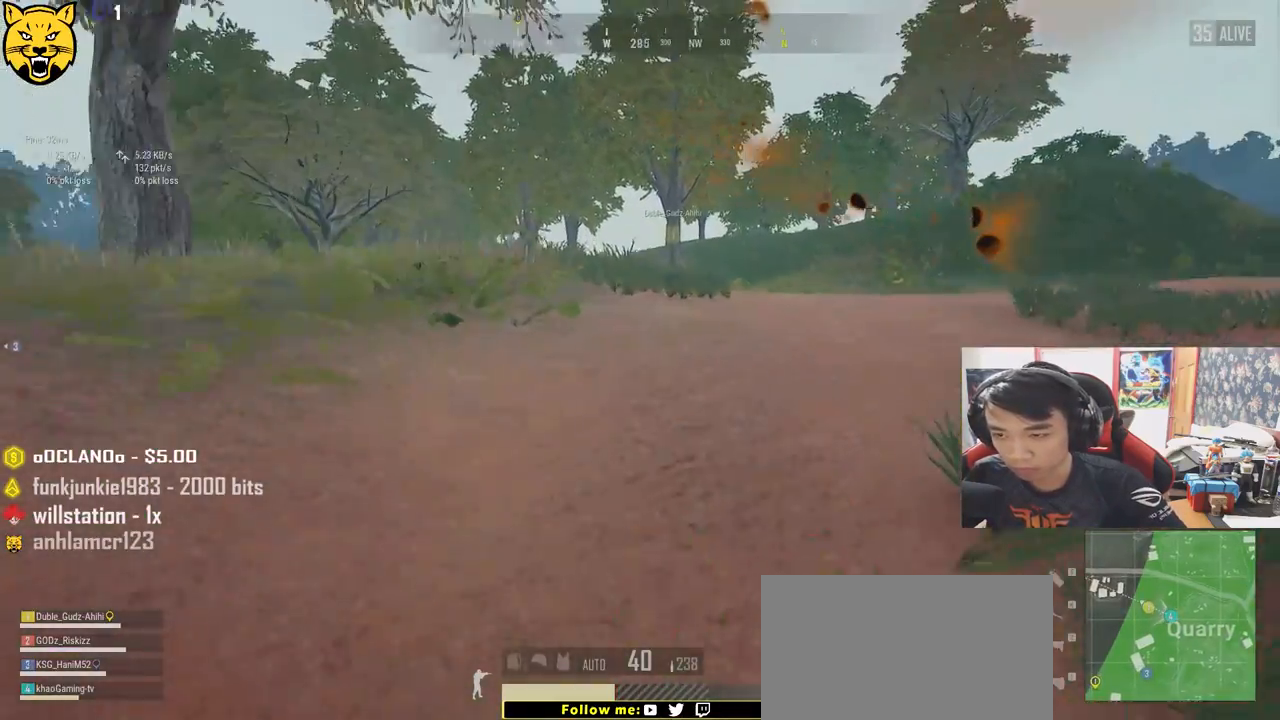
{"keys": ["shift", "w"], "mouse": [], "events": []}
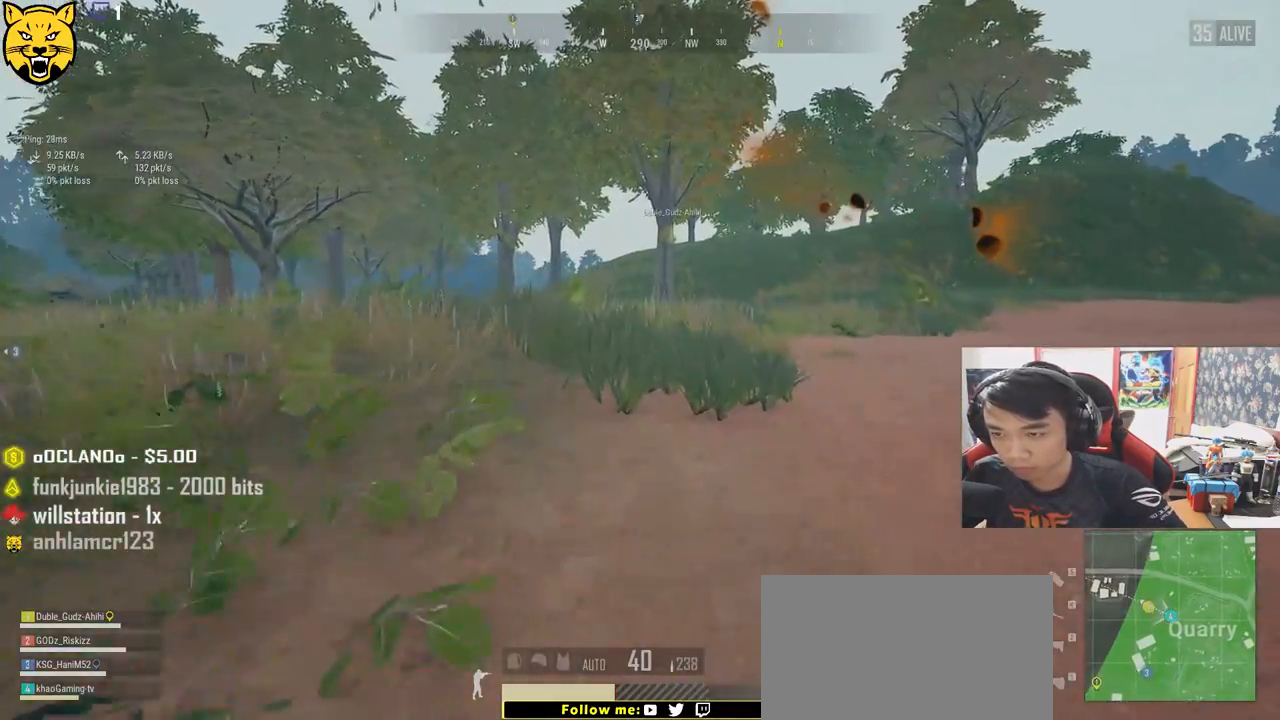
{"keys": ["d", "shift", "w"], "mouse": [], "events": [[350, "d", "down"]]}
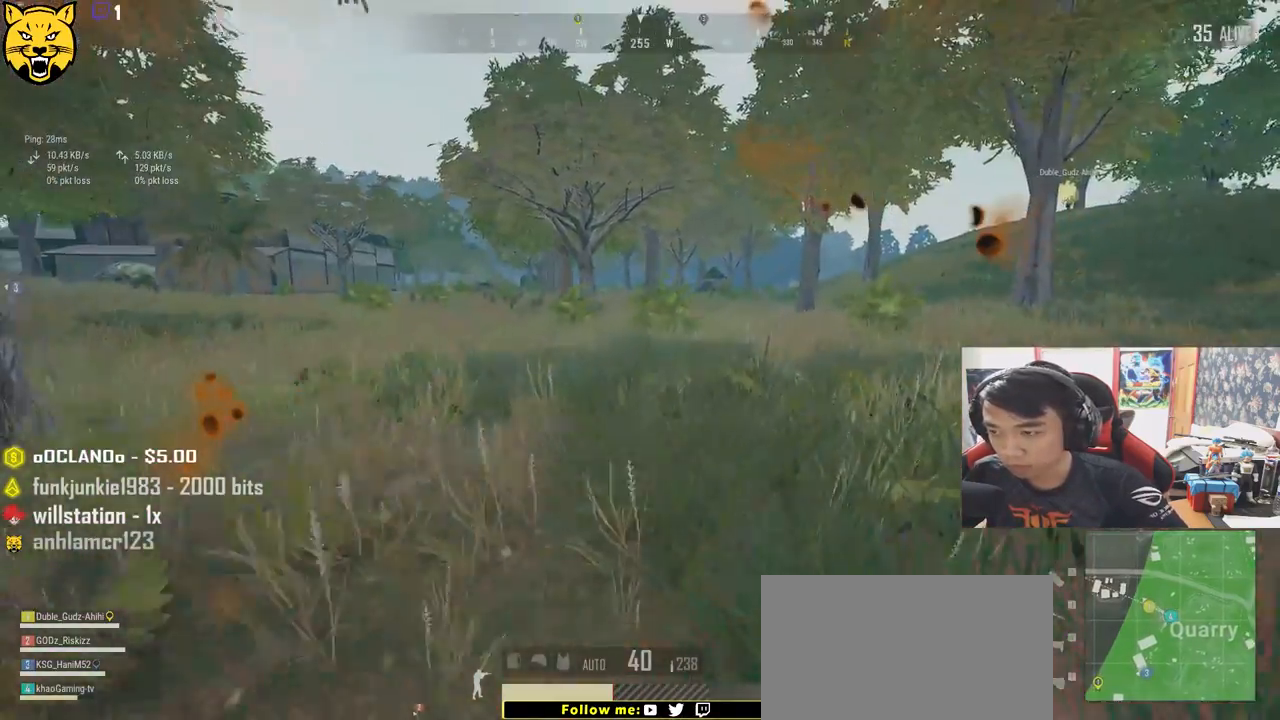
{"keys": ["d", "shift", "w"], "mouse": [], "events": []}
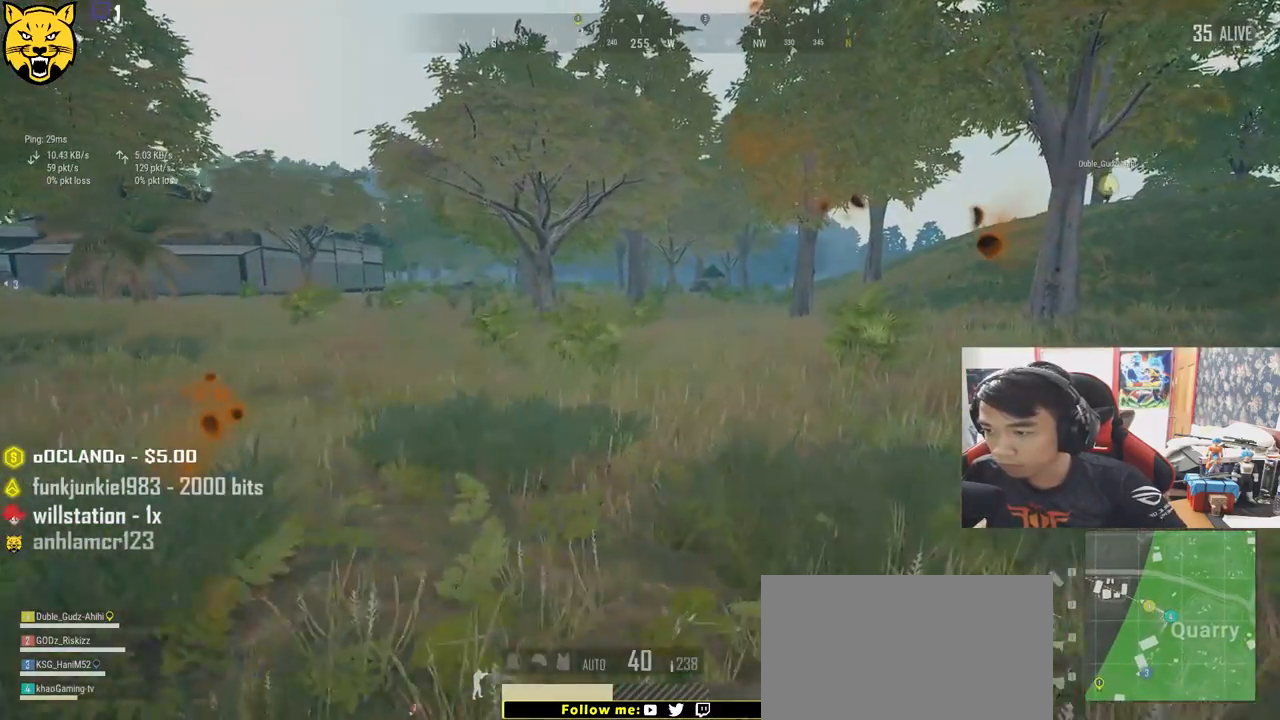
{"keys": ["d", "shift", "w"], "mouse": [], "events": []}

-------------------------

(How to complete this task) Give the complete material again, exactly as written. Do not include the pictures.

(Reply)
{"keys": ["shift", "w"], "mouse": [], "events": []}
{"keys": ["d", "shift", "w"], "mouse": [], "events": [[350, "d", "down"]]}
{"keys": ["d", "shift", "w"], "mouse": [], "events": []}
{"keys": ["d", "shift", "w"], "mouse": [], "events": []}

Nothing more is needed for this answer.